» **Written task**
Reproduce the records below with every occurrence of "Persist" changed to "Save", leaving all other text unchanged.

» **Exercise inputs**
━━━━━━━━━━━━━━━━

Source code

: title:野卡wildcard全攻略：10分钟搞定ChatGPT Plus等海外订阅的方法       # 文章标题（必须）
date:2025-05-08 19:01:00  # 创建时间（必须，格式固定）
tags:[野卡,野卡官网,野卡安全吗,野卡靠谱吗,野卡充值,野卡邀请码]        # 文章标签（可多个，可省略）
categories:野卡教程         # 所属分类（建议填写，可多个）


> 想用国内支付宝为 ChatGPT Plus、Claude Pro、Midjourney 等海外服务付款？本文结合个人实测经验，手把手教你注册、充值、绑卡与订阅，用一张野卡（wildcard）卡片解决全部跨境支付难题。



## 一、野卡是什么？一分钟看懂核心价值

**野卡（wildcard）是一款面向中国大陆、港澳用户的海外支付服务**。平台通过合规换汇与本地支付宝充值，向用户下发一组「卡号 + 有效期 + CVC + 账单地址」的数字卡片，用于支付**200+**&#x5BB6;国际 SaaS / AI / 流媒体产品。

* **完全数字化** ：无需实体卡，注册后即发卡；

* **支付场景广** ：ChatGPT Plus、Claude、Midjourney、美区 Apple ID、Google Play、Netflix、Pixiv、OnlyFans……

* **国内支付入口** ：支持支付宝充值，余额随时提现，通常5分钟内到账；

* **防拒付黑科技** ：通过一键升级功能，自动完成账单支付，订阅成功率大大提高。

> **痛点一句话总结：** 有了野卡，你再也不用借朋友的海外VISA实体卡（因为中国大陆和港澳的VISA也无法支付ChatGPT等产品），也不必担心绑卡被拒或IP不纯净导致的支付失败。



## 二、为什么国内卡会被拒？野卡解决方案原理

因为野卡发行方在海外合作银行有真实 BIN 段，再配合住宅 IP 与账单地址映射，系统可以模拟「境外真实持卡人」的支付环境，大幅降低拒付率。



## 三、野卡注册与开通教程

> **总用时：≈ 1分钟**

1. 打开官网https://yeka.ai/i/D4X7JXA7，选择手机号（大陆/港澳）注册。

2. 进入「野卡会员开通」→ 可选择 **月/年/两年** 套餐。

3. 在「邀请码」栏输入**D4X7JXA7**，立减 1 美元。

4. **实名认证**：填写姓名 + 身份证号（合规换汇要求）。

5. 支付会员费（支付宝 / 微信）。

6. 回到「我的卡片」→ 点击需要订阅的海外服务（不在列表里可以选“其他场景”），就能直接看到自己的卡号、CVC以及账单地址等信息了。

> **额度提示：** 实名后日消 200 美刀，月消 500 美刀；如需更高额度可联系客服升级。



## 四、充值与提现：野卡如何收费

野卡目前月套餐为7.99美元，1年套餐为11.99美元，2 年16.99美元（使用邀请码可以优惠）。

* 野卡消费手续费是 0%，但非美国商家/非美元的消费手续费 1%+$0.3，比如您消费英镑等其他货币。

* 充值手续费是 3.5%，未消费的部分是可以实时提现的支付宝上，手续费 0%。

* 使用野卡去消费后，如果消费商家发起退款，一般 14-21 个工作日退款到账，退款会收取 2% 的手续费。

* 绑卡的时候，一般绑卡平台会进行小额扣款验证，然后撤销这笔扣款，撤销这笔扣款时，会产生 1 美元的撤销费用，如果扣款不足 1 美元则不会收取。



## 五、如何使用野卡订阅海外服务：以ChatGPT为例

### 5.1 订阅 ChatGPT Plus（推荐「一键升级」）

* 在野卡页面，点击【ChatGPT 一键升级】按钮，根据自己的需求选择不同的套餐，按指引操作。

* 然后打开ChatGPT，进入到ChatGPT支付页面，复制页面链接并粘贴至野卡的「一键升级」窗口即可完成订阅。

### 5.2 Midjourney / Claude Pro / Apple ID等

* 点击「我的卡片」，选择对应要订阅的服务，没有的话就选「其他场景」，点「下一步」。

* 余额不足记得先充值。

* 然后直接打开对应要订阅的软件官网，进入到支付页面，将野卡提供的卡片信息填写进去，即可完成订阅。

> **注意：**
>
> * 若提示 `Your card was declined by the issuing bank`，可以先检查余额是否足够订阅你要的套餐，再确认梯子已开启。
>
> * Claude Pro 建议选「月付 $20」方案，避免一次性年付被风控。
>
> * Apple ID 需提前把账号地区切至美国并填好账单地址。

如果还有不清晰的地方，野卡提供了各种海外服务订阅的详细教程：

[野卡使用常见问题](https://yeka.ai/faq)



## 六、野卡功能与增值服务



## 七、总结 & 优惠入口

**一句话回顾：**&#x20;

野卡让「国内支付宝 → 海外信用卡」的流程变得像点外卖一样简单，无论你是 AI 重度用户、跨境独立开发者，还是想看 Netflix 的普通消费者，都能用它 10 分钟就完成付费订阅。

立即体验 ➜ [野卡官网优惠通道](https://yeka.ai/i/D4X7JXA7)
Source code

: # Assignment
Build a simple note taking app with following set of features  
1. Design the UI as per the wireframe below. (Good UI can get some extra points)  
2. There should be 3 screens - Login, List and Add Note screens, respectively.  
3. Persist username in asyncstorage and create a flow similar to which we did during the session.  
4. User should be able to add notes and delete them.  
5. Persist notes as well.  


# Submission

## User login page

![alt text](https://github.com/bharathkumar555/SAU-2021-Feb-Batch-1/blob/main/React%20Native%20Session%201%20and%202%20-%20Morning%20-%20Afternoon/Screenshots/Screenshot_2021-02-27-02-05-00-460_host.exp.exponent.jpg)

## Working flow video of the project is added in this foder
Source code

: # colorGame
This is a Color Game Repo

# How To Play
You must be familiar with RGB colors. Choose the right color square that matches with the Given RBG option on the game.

━━━━━━━━━━━━━━━━

» **Answer section**
Source code

: title:野卡wildcard全攻略：10分钟搞定ChatGPT Plus等海外订阅的方法       # 文章标题（必须）
date:2025-05-08 19:01:00  # 创建时间（必须，格式固定）
tags:[野卡,野卡官网,野卡安全吗,野卡靠谱吗,野卡充值,野卡邀请码]        # 文章标签（可多个，可省略）
categories:野卡教程         # 所属分类（建议填写，可多个）


> 想用国内支付宝为 ChatGPT Plus、Claude Pro、Midjourney 等海外服务付款？本文结合个人实测经验，手把手教你注册、充值、绑卡与订阅，用一张野卡（wildcard）卡片解决全部跨境支付难题。



## 一、野卡是什么？一分钟看懂核心价值

**野卡（wildcard）是一款面向中国大陆、港澳用户的海外支付服务**。平台通过合规换汇与本地支付宝充值，向用户下发一组「卡号 + 有效期 + CVC + 账单地址」的数字卡片，用于支付**200+**&#x5BB6;国际 SaaS / AI / 流媒体产品。

* **完全数字化** ：无需实体卡，注册后即发卡；

* **支付场景广** ：ChatGPT Plus、Claude、Midjourney、美区 Apple ID、Google Play、Netflix、Pixiv、OnlyFans……

* **国内支付入口** ：支持支付宝充值，余额随时提现，通常5分钟内到账；

* **防拒付黑科技** ：通过一键升级功能，自动完成账单支付，订阅成功率大大提高。

> **痛点一句话总结：** 有了野卡，你再也不用借朋友的海外VISA实体卡（因为中国大陆和港澳的VISA也无法支付ChatGPT等产品），也不必担心绑卡被拒或IP不纯净导致的支付失败。



## 二、为什么国内卡会被拒？野卡解决方案原理

因为野卡发行方在海外合作银行有真实 BIN 段，再配合住宅 IP 与账单地址映射，系统可以模拟「境外真实持卡人」的支付环境，大幅降低拒付率。



## 三、野卡注册与开通教程

> **总用时：≈ 1分钟**

1. 打开官网https://yeka.ai/i/D4X7JXA7，选择手机号（大陆/港澳）注册。

2. 进入「野卡会员开通」→ 可选择 **月/年/两年** 套餐。

3. 在「邀请码」栏输入**D4X7JXA7**，立减 1 美元。

4. **实名认证**：填写姓名 + 身份证号（合规换汇要求）。

5. 支付会员费（支付宝 / 微信）。

6. 回到「我的卡片」→ 点击需要订阅的海外服务（不在列表里可以选“其他场景”），就能直接看到自己的卡号、CVC以及账单地址等信息了。

> **额度提示：** 实名后日消 200 美刀，月消 500 美刀；如需更高额度可联系客服升级。



## 四、充值与提现：野卡如何收费

野卡目前月套餐为7.99美元，1年套餐为11.99美元，2 年16.99美元（使用邀请码可以优惠）。

* 野卡消费手续费是 0%，但非美国商家/非美元的消费手续费 1%+$0.3，比如您消费英镑等其他货币。

* 充值手续费是 3.5%，未消费的部分是可以实时提现的支付宝上，手续费 0%。

* 使用野卡去消费后，如果消费商家发起退款，一般 14-21 个工作日退款到账，退款会收取 2% 的手续费。

* 绑卡的时候，一般绑卡平台会进行小额扣款验证，然后撤销这笔扣款，撤销这笔扣款时，会产生 1 美元的撤销费用，如果扣款不足 1 美元则不会收取。



## 五、如何使用野卡订阅海外服务：以ChatGPT为例

### 5.1 订阅 ChatGPT Plus（推荐「一键升级」）

* 在野卡页面，点击【ChatGPT 一键升级】按钮，根据自己的需求选择不同的套餐，按指引操作。

* 然后打开ChatGPT，进入到ChatGPT支付页面，复制页面链接并粘贴至野卡的「一键升级」窗口即可完成订阅。

### 5.2 Midjourney / Claude Pro / Apple ID等

* 点击「我的卡片」，选择对应要订阅的服务，没有的话就选「其他场景」，点「下一步」。

* 余额不足记得先充值。

* 然后直接打开对应要订阅的软件官网，进入到支付页面，将野卡提供的卡片信息填写进去，即可完成订阅。

> **注意：**
>
> * 若提示 `Your card was declined by the issuing bank`，可以先检查余额是否足够订阅你要的套餐，再确认梯子已开启。
>
> * Claude Pro 建议选「月付 $20」方案，避免一次性年付被风控。
>
> * Apple ID 需提前把账号地区切至美国并填好账单地址。

如果还有不清晰的地方，野卡提供了各种海外服务订阅的详细教程：

[野卡使用常见问题](https://yeka.ai/faq)



## 六、野卡功能与增值服务



## 七、总结 & 优惠入口

**一句话回顾：**&#x20;

野卡让「国内支付宝 → 海外信用卡」的流程变得像点外卖一样简单，无论你是 AI 重度用户、跨境独立开发者，还是想看 Netflix 的普通消费者，都能用它 10 分钟就完成付费订阅。

立即体验 ➜ [野卡官网优惠通道](https://yeka.ai/i/D4X7JXA7)
Source code

: # Assignment
Build a simple note taking app with following set of features  
1. Design the UI as per the wireframe below. (Good UI can get some extra points)  
2. There should be 3 screens - Login, List and Add Note screens, respectively.  
3. Save username in asyncstorage and create a flow similar to which we did during the session.  
4. User should be able to add notes and delete them.  
5. Save notes as well.  


# Submission

## User login page

![alt text](https://github.com/bharathkumar555/SAU-2021-Feb-Batch-1/blob/main/React%20Native%20Session%201%20and%202%20-%20Morning%20-%20Afternoon/Screenshots/Screenshot_2021-02-27-02-05-00-460_host.exp.exponent.jpg)

## Working flow video of the project is added in this foder
Source code

: # colorGame
This is a Color Game Repo

# How To Play
You must be familiar with RGB colors. Choose the right color square that matches with the Given RBG option on the game.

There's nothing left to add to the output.